Еще одним доводом в пользу возможности конкуренции за ДОФА между меланоцитами и микобактериями могут служить положительные результаты опытов по связыванию и поглощению H3-DL-ДОФА клетками М. leprae, выделенными из лепрозных узлов. Введение в инкубационную систему диэтилдитиокарбамата заметно ингибировало поступление ДОФА в клетку, и меченый ДОФА так же легко отмывался, как и в контрольных опытах с клетками М. phlei, которые заведомо не связывали и не окисляли ДОФА из-за отсутствия ДОФА-оксидазной активности. Предполагают, что клетки возбудителя проказы имеют какой-то специфический и отсутствующий у других микобактерий рецепторной участок, который связывает этот субстрат. Возможно, что аналогичный (по крайней мере функционально) участок есть и у меланоцитов [Harris, Prabhakaran 1975].

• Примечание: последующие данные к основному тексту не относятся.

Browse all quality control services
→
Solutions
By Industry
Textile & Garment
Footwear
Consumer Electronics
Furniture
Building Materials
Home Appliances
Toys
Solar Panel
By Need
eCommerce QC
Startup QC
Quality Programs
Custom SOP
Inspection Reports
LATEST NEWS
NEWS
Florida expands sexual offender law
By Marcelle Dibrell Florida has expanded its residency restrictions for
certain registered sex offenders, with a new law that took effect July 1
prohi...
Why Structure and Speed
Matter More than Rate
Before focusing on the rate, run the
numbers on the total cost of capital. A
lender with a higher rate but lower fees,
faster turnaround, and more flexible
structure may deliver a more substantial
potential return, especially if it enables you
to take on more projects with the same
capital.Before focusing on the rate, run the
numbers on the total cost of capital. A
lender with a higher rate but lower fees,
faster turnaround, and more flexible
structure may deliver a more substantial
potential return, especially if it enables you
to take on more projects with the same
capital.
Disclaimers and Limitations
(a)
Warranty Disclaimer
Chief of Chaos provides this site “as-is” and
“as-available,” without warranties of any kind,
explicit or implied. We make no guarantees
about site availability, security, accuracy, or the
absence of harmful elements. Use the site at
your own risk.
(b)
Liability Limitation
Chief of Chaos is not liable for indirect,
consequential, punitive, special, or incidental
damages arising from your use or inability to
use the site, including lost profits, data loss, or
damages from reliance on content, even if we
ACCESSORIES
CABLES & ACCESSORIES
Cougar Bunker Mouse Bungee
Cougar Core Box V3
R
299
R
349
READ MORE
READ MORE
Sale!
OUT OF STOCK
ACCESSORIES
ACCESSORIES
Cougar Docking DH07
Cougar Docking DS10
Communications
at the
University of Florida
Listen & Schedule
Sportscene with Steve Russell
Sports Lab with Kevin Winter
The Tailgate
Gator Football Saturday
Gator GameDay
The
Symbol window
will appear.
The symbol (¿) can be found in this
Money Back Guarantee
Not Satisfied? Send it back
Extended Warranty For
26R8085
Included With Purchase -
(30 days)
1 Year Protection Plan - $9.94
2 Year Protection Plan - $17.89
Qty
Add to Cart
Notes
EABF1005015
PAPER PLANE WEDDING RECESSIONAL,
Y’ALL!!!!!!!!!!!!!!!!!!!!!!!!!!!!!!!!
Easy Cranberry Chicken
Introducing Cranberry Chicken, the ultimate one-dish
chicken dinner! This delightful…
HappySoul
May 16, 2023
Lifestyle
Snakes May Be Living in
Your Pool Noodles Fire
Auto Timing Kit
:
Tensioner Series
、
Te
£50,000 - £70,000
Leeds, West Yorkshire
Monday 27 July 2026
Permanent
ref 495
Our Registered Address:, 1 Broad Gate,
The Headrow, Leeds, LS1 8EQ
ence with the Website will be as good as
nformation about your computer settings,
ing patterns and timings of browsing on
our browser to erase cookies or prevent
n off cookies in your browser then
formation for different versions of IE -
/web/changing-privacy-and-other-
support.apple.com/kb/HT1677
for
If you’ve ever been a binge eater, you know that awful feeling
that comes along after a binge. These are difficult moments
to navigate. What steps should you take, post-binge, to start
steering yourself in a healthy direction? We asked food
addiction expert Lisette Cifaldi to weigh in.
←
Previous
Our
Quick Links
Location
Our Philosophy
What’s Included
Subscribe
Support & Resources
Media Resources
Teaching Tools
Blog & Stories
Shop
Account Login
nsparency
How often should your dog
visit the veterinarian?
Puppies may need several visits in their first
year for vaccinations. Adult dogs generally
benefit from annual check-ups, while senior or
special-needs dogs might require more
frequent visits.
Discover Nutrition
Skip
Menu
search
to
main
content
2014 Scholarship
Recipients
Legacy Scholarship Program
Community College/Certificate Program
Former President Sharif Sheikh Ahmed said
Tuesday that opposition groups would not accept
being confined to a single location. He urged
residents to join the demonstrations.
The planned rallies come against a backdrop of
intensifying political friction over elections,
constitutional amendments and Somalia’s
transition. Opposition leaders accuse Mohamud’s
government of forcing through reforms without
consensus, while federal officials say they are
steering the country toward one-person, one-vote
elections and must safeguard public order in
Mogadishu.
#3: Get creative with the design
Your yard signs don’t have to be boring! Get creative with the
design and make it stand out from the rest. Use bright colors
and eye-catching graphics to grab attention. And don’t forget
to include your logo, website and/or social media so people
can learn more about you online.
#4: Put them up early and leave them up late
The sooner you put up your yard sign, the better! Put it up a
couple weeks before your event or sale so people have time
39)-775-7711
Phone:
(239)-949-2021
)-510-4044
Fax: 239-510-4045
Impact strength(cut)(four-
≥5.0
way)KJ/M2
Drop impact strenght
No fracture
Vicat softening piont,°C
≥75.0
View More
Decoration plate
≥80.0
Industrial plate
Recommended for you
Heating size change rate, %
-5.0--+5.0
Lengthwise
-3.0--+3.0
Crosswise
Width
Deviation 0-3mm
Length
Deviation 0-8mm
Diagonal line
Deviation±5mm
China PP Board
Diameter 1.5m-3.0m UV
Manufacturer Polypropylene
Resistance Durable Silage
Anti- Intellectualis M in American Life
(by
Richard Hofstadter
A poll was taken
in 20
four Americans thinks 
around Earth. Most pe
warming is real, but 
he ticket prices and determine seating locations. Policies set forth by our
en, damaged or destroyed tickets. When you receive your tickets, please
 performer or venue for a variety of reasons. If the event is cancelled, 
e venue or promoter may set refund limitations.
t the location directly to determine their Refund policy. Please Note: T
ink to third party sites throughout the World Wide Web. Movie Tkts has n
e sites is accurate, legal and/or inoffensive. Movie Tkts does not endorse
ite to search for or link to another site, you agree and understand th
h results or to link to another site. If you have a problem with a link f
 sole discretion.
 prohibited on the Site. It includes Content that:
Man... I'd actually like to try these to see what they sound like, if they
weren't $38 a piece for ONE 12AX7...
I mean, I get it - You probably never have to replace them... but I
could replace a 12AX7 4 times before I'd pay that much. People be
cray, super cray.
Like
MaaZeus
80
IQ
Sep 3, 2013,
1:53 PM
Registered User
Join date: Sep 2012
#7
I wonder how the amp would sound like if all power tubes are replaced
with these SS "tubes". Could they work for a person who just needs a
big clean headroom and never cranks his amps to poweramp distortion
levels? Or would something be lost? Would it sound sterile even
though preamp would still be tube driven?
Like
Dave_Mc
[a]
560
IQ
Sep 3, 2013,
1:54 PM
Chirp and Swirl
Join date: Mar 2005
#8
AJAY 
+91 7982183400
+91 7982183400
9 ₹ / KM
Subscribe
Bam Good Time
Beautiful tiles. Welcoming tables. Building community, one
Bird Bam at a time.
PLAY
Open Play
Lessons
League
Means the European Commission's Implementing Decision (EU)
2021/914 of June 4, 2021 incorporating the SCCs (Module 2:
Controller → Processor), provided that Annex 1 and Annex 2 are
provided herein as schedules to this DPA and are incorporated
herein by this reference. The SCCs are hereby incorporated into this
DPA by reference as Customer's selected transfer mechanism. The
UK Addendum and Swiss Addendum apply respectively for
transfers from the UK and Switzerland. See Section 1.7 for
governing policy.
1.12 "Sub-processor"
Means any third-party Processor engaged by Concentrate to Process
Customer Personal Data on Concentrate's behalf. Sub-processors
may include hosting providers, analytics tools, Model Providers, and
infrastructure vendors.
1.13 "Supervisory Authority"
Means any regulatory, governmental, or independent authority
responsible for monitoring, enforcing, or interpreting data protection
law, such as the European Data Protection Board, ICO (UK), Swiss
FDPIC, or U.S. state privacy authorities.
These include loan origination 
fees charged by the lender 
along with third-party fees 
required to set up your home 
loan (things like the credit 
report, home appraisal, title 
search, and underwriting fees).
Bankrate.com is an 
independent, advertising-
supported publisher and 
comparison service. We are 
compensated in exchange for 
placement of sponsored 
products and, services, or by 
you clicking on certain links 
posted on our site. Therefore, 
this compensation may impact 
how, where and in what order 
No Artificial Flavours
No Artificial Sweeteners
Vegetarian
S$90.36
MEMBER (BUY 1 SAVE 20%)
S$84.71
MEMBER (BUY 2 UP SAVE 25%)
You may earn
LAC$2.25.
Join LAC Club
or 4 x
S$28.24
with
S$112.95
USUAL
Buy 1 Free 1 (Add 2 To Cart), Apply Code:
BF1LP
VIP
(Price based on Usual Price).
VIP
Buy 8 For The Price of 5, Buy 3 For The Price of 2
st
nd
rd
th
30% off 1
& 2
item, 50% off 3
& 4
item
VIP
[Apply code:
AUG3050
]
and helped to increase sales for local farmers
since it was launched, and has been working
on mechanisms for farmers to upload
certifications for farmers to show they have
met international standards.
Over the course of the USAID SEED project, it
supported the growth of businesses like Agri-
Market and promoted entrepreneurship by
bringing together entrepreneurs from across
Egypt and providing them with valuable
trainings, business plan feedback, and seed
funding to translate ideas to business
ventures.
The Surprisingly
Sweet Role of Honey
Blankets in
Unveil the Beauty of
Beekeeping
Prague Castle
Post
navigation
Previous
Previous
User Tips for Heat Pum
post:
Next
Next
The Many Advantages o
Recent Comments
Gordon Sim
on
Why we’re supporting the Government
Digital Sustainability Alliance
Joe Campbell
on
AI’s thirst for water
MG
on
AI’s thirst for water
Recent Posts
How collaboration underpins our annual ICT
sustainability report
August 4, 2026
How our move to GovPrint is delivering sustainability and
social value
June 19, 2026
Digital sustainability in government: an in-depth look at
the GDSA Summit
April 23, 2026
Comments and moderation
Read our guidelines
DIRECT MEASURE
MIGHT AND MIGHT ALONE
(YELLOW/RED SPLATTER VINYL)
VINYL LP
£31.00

Далее было установлено, что гораздо эффективнее чем Н3-ДОФА М. leprae (интактные клетки и фракция частиц) связывает С14- ДОФА. Вся метка при этом переходит в продуцирующийся меланиновый пигмент. При окислении Н3-ДОФА большая часть трития выявлялась в воде Н3 ОН, образующейся в результате реакции [Prabhakaran et al., 1976а, b].
К этому надо добавить также недавно установленный с помощью метода авторадиографии высокого разрешения факт поглощения меченого ДОФА суспензиями М. leprae из гомогенета пораженных тканей и последующего характерного распределения метки внутри клетки. Наглядная картина вырисовывалась уже через 48 час после начала инкубации препарата; микроорганизмы метились неравномерно — сильно меченные клетки располагались обычно внутри групп. Предполагают, что эти клетки происходили из центров активного роста популяции [Ambrose et al., 1974]. Авторадиографическое изучение обмена меток ДОФА служит эффективным методом наблюдения за развитием М. leprae в тканях человека и животных [Drutz, 1976].